PAGE EXTRACT:

=== Section Start ===

It does, but to be fair, LLVM wasn't the first compiler to provide this.

> 1) The retention of basic type information throughout the entire
> compilation process makes it much easier to answer all sorts of
> questions, and to verify that the generated intermediate code makes some
> sort of sense.

Yes. LLVM's Verifier pass helps a ton. It's saved us many times.

> 2) The decision to use an assembly language (as opposed to an AST or a
> more exotic representation) makes it easy to dump the output from any
> optimization stage and examine it by hand.

Debatable. I've worked on compilers that use very high-level IR representations and it was usually easier to understand what the compiler was doing. One could grasp larger programs much more easily. There are tradeoffs. LLVM uses a low-level representation because the community wants to expose all kinds of machine-level micro-optimizations. IME, the debugging tools surrounding the compiler are as important, if not more, than the IR itself for fixing bugs.

> 3) The decision to use a _single_ assembly language (instead of the huge
> number of intermediate languages which seem to be used by GCC) makes it a
> lot easier for novices to find their way around the code base, and it
> means that you can build up large libraries of helper functions.

This statement simply isn't true. LLVM does not have a single IR. It has at least five now: the Instruction IR, the ScalarEvolution IR, the SelectionDAG/ScheduleDAG IR, the MachineInstr IR and the MCInst IR (from the MC project).

This isn't necessarily a bad thing. Different representations allow easier manipulations for certain phases. One can't represent machine instructions with the higher-level Instruction IR. There is some duplication, however. SCEV passes in particular duplicate a lot of logic other passes that use the LLVM IR already have.

> 4) The decision to use a _small_ assembly language means that any given
> optimizer only needs to know about a small, fixed set of instructions.

=== Section End ===

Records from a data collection
=== Section Start ===

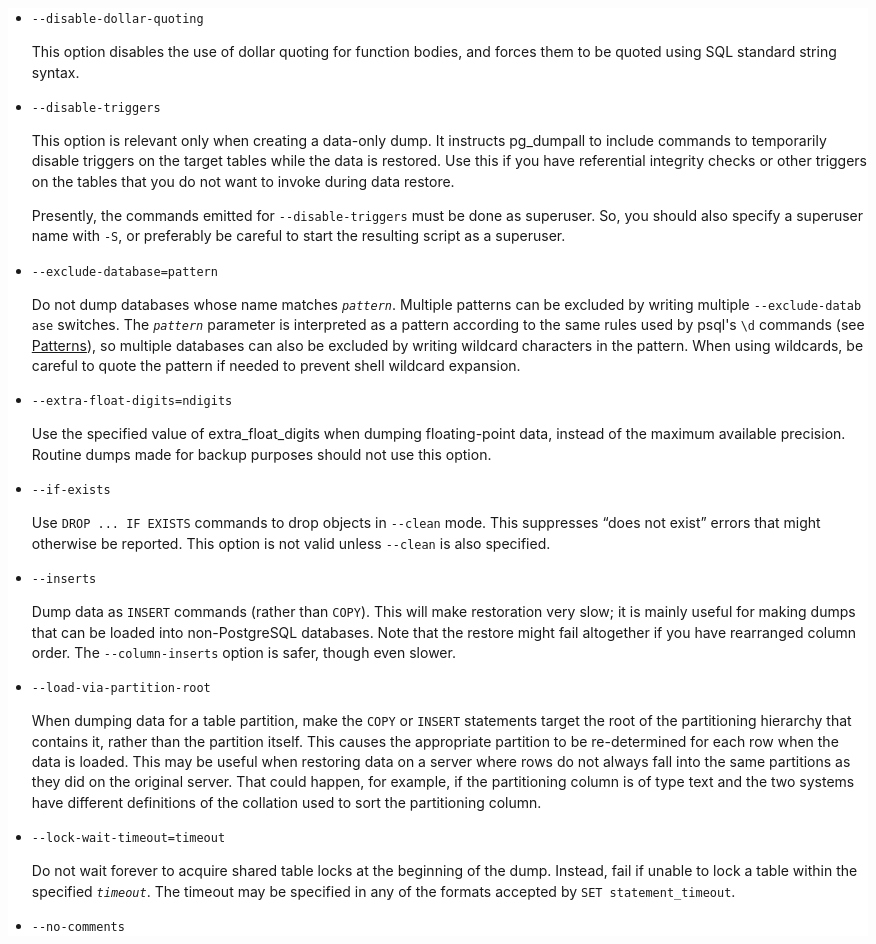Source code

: *   `--disable-dollar-quoting`

    This option disables the use of dollar quoting for function bodies, and forces them to be quoted using SQL standard string syntax.

*   `--disable-triggers`

    This option is relevant only when creating a data-only dump. It instructs pg\_dumpall to include commands to temporarily disable triggers on the target tables while the data is restored. Use this if you have referential integrity checks or other triggers on the tables that you do not want to invoke during data restore.

    Presently, the commands emitted for `--disable-triggers` must be done as superuser. So, you should also specify a superuser name with `-S`, or preferably be careful to start the resulting script as a superuser.

*   `--exclude-database=pattern`

    Do not dump databases whose name matches *`pattern`*. Multiple patterns can be excluded by writing multiple `--exclude-database` switches. The *`pattern`* parameter is interpreted as a pattern according to the same rules used by psql's `\d` commands (see [Patterns](app-psql.html#APP-PSQL-PATTERNS "Patterns")), so multiple databases can also be excluded by writing wildcard characters in the pattern. When using wildcards, be careful to quote the pattern if needed to prevent shell wildcard expansion.

*   `--extra-float-digits=ndigits`

    Use the specified value of extra\_float\_digits when dumping floating-point data, instead of the maximum available precision. Routine dumps made for backup purposes should not use this option.

*   `--if-exists`

    Use `DROP ... IF EXISTS` commands to drop objects in `--clean` mode. This suppresses “does not exist” errors that might otherwise be reported. This option is not valid unless `--clean` is also specified.

*   `--inserts`

    Dump data as `INSERT` commands (rather than `COPY`). This will make restoration very slow; it is mainly useful for making dumps that can be loaded into non-PostgreSQL databases. Note that the restore might fail altogether if you have rearranged column order. The `--column-inserts` option is safer, though even slower.

*   `--load-via-partition-root`

    When dumping data for a table partition, make the `COPY` or `INSERT` statements target the root of the partitioning hierarchy that contains it, rather than the partition itself. This causes the appropriate partition to be re-determined for each row when the data is loaded. This may be useful when restoring data on a server where rows do not always fall into the same partitions as they did on the original server. That could happen, for example, if the partitioning column is of type text and the two systems have different definitions of the collation used to sort the partitioning column.

*   `--lock-wait-timeout=timeout`

    Do not wait forever to acquire shared table locks at the beginning of the dump. Instead, fail if unable to lock a table within the specified *`timeout`*. The timeout may be specified in any of the formats accepted by `SET statement_timeout`.

*   `--no-comments`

=== Section End ===

REQUEST A:
Copy the listing word for word, from its first line through the line containing "This option is relevant", and leave out the pictures.
REQUEST B:
Write the next part of the thread on LLVM's intermediate representations, picking up after its last line.

EXERCISE ANSWER A:
Source code

: *   `--disable-dollar-quoting`

    This option disables the use of dollar quoting for function bodies, and forces them to be quoted using SQL standard string syntax.

*   `--disable-triggers`

    This option is relevant only when creating a data-only dump. It instructs pg\_dumpall to include commands to temporarily disable triggers on the target tables while the data is restored. Use this if you have referential integrity checks or other triggers on the tables that you do not want to invoke during data restore.

EXERCISE ANSWER B:
Again, there are tradeoffs. One is that to do anything machine-specific requires intrinsics and the optimizer doesn't understand those. There are certainly instructions I would like to see added to the IR (a robust vector representation, for example) but it's not critical right now. Instructions have been added over the course of the project. I predict we will see quite a few new ones over the next several years.

> LLVM is a really sweet compiler, and there's some friendly and super-
> productive hackers working on it. I think it has a great future, with or
> without GCC.

100% agreed. Not only is LLVM used in lots of projects, it's been able to spark a renewed interest in compiler technology among students. This is going to be critical as we keep packing more cores onto chips. The era of "free" speedup via higher clocks is over. The compiler is more important than ever.

Dispatches from the compiler front

Posted Apr 15, 2010 17:09 UTC (Thu) by da4089 (subscriber, #1195) [Link] (5 responses)

Doesn't the Linux kernel disprove your assertion that "it's impossible to write anything complex in C reliably"?

Dispatches from the compiler front

Posted Apr 15, 2010 20:10 UTC (Thu) by Cyberax (✭ supporter ✭, #52523) [Link] (4 responses)

That was an exaggeration on my part, certainly.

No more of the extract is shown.